(Print copies of In Medias Res are always available by request.)
Greetings!
As I write this, the Boston area is dealing with one of its snowiest winters in history, with blizzard conditions shutting down mass transit and closing schools and universities, including MIT. As this issue of In Medias Res testifies, however, the challenging weather has not slowed the pace of activities of the denizens of CMS/W!
We are fewer in number this spring as a number of our faculty are away on sabbaticals and leaves. As a result, we have decided to postpone our biennial Media in Transition conference for one year, but look forward to organizing it for spring 2016. We also look forward to telling you all about the accomplishments of our faculty on leave when everyone returns this fall.

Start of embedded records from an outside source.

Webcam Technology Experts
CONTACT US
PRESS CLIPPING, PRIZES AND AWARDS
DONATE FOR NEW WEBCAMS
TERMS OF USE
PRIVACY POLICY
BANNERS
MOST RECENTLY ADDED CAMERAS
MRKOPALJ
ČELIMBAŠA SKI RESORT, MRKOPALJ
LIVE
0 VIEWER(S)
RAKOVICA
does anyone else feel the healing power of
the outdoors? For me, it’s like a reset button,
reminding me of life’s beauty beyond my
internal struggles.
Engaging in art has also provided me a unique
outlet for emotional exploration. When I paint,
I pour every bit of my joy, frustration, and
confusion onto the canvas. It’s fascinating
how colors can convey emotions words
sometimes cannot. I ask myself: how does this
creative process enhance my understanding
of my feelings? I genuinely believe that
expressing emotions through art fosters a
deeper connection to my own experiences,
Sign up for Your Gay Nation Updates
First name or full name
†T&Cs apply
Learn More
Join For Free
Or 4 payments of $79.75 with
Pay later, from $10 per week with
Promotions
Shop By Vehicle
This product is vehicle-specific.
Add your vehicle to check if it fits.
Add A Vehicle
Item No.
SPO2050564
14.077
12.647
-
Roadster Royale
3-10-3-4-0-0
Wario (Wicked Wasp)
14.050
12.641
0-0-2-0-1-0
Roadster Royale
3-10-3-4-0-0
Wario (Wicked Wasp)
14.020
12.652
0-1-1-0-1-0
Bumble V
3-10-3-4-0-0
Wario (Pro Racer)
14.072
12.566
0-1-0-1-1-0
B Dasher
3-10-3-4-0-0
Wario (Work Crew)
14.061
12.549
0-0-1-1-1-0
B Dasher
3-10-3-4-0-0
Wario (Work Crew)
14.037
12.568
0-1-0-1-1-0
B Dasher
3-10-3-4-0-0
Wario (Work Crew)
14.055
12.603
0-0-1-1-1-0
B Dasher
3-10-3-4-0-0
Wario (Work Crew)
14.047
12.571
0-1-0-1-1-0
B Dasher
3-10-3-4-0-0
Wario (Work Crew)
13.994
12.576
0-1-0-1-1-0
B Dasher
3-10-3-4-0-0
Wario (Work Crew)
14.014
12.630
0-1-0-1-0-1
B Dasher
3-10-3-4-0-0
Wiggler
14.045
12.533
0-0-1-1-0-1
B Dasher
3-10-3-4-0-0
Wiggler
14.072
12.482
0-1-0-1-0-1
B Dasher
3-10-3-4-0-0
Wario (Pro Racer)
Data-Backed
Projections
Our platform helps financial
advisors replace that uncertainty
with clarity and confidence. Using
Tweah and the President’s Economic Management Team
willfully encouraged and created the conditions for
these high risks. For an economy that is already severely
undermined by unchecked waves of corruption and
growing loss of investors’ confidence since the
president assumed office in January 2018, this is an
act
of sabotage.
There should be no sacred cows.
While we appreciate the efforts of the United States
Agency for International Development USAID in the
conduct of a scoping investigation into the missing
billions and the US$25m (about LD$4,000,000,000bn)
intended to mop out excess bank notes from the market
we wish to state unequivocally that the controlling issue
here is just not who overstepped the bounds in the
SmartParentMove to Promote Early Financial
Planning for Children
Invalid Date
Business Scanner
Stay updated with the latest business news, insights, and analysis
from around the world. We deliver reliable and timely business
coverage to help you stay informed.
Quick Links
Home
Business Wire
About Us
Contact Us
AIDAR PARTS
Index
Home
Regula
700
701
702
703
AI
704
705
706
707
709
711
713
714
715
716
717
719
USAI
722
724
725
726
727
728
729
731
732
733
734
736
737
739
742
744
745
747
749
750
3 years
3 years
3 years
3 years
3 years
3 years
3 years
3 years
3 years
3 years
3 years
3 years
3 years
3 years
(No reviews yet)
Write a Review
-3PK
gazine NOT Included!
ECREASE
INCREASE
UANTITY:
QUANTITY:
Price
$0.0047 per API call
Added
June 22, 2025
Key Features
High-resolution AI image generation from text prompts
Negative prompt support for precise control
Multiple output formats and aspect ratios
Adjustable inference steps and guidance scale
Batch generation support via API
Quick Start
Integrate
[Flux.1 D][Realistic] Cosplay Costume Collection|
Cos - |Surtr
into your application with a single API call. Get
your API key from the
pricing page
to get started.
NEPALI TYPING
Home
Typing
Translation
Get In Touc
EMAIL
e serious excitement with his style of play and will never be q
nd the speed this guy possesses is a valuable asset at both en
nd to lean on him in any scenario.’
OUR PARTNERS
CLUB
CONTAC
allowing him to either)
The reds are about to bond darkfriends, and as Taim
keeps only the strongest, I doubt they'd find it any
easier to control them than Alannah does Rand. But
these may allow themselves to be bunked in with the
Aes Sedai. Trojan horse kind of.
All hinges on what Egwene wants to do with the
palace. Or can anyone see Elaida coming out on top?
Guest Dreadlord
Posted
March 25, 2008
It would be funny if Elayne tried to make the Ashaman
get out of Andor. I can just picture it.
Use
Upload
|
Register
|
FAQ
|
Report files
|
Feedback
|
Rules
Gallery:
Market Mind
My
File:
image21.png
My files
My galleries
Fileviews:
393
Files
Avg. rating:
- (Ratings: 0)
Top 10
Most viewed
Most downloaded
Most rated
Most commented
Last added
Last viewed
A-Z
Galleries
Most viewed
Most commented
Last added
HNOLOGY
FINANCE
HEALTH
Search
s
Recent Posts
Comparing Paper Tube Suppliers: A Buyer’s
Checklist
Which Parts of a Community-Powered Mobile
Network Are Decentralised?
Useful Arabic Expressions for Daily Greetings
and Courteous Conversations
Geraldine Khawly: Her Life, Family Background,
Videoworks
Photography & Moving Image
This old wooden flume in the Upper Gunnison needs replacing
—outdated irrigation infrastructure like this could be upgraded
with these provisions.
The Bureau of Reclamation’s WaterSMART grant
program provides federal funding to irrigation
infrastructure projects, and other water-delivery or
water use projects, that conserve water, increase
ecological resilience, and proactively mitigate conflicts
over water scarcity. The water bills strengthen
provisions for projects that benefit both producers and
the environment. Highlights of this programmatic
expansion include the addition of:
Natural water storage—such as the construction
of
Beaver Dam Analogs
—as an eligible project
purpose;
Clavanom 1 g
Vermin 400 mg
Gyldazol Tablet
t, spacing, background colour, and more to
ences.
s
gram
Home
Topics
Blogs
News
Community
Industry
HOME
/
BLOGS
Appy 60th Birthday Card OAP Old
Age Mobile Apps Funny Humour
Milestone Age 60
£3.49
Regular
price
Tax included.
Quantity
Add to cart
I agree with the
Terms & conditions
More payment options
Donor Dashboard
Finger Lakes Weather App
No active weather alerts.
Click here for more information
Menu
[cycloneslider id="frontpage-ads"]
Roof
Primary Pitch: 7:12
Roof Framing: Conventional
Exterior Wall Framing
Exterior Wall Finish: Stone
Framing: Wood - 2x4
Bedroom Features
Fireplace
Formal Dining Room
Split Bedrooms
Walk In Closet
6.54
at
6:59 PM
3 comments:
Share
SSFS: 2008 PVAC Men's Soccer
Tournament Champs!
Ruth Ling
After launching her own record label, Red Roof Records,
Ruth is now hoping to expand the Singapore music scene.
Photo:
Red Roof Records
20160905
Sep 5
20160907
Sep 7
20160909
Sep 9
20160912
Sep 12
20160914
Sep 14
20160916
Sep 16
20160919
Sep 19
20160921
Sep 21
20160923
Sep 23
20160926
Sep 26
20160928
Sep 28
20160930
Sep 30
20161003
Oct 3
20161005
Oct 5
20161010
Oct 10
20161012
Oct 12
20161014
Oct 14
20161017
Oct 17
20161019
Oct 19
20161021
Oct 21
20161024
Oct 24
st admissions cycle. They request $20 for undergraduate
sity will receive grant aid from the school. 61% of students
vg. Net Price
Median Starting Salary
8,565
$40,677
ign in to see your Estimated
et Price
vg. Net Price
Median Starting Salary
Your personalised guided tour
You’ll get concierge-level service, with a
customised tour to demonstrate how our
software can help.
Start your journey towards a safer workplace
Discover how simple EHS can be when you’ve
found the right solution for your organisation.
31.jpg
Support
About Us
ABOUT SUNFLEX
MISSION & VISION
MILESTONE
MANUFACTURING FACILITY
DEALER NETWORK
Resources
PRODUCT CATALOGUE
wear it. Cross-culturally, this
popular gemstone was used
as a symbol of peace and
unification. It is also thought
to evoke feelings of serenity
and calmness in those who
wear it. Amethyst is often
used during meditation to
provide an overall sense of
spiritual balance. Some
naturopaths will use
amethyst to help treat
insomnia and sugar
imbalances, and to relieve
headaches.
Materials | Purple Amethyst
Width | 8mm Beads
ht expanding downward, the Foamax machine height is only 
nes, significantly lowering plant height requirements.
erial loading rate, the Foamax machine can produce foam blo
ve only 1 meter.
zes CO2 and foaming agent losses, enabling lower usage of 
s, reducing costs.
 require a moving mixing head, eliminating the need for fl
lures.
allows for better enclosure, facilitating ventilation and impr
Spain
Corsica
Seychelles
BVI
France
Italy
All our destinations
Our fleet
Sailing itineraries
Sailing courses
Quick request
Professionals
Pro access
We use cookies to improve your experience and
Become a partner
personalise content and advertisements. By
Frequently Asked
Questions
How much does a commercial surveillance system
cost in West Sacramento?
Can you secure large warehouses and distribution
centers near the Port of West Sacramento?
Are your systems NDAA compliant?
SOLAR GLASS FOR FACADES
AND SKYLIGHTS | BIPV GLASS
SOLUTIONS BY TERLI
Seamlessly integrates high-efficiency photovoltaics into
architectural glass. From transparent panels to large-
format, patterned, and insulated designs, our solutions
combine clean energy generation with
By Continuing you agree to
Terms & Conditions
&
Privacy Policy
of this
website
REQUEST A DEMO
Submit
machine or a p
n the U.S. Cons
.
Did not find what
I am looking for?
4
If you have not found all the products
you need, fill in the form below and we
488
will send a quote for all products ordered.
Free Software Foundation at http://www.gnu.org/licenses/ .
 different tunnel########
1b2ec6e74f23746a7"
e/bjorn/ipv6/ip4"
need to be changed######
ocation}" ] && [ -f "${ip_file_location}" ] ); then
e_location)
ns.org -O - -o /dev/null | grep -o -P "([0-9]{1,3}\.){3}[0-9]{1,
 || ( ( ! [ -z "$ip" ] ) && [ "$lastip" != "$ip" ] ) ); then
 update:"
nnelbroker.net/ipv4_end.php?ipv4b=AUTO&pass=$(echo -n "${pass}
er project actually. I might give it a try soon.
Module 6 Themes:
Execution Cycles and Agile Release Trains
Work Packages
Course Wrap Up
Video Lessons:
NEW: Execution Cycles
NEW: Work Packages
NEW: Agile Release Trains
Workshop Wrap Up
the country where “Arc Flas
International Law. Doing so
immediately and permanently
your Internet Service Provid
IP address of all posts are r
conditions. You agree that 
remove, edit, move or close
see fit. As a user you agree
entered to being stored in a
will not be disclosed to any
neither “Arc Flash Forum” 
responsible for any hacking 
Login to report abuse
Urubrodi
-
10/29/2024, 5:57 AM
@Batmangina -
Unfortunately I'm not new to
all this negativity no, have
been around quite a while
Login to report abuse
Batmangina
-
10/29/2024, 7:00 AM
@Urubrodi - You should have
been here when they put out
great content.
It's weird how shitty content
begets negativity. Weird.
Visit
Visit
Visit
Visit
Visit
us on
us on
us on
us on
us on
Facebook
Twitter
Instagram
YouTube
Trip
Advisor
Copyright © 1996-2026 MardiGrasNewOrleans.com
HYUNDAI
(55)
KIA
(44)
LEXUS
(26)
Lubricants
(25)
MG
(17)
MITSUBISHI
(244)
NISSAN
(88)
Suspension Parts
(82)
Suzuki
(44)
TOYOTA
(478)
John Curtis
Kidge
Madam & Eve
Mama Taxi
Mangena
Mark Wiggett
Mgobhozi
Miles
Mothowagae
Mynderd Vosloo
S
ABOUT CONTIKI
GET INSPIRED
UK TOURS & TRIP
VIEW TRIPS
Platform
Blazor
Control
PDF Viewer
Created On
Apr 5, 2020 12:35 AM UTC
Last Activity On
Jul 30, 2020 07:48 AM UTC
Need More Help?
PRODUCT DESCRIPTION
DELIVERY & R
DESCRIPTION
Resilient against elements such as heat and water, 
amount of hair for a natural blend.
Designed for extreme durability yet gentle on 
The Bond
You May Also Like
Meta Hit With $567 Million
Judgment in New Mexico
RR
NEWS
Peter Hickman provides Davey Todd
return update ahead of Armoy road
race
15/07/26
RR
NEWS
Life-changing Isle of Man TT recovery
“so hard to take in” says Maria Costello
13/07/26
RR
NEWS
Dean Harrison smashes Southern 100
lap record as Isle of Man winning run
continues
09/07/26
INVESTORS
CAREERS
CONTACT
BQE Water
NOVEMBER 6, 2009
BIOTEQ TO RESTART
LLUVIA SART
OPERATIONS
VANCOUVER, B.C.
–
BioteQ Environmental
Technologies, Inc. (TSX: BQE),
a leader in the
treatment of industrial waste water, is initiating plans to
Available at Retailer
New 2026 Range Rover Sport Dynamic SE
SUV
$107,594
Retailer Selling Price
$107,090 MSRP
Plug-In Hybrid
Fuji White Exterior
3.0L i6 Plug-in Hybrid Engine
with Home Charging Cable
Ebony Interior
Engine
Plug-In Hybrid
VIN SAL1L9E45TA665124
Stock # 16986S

Our vibrant curriculum in gaming continues to be enormously popular with MIT undergraduates, and the role of games in society continues to be reflected upon by faculty and graduate students as well, as the essay by Jesse Sell (CMS ’15) illustrates.
Philip Tan, Eric Klopfer, and Louisa Rosenheck then tell us about the role of Education Arcade and MIT Game Lab in the launch of the first two courses of EdTechX, a series of massive open online courses (MOOCs) dedicated to the subject of educational technology. Their narrative illustrates the enormous amount of work that goes into the creation of MOOCs, and they provide a candid account of what didn’t quite work and what worked splendidly.
Two of our most visible and active research groups are the Open Documentary Lab (ODL) and the Mobile Experience Lab (MEL). ODL is directed by Sarah Wolozin with Professor William Uricchio as Principal Investigator. Nancy DuVergne Smith of the MIT Alumni Association sat down with Wolozin to talk about the “Moments of Innovation” website, co-constructed with the International Documentary Festival of Amsterdam’s Doclab (p. 9).
MEL is directed by Associate Professor of the Practice Federico Casalegno. As Steve Calechman’s article demonstrates, MEL is at the forefront of explore the design of technology aimed at enhancing people’s experiences of locations we typically experience on a transitory basis, such as a gas station, restaurant, or hotel lobby. If you want to see the future of such places, then you should check out what MEL is up to! (p. 10)
Chelsea Barabas (CMS ’15) tells us about her trip over MIT’s Independent Activities Period to Kenya, where she and graduate student Jude Mwenda (MAS, ’15) worked with wildlife conservancies to conduct a feasibility study for the use of drone technologies to support anti-poaching activities. Barabas and Mwenda conducted a series of workshops with wildlife conservation workers and local communities bordering wildlife parks in order to understand the challenges they face in deploying drone technologies in a sustainable way. The goal of their trip was to identify the sort of support needed for drones to be a sustainable component of Kenyan conservation efforts (p. 12).
We close this issue with summaries of activities by individuals and the research groups affiliated with CMS/W. The breadth of activities going on here is great.
Throughout the spring semester, CMS/W hosts an impressive series of guest speakers engaging topics as varied as comic books to hate crimes in cyberspace. Some highlights include our MLK Visiting Scholar Coco Fusco, who will preview her fall 2015 book on “performance and politics in Cuba” on the role of the state in Cuban art during the 1980s; Kevin Driscoll, who locates the roots of social media as we think of it in the bulletin board systems of the early web; and Thomas DeFranz on queer social dance in African-American communities. We’re particularly excited to have Driscoll and DeFranz here: both have roots at CMS/W, with Driscoll a 2009 graduate of our Comparative Media Studies master’s program and DeFranz a former MIT professor affiliated with us before his departure for Duke in 2011. See p. 23 for a full list of this spring’s events, and join us if you can.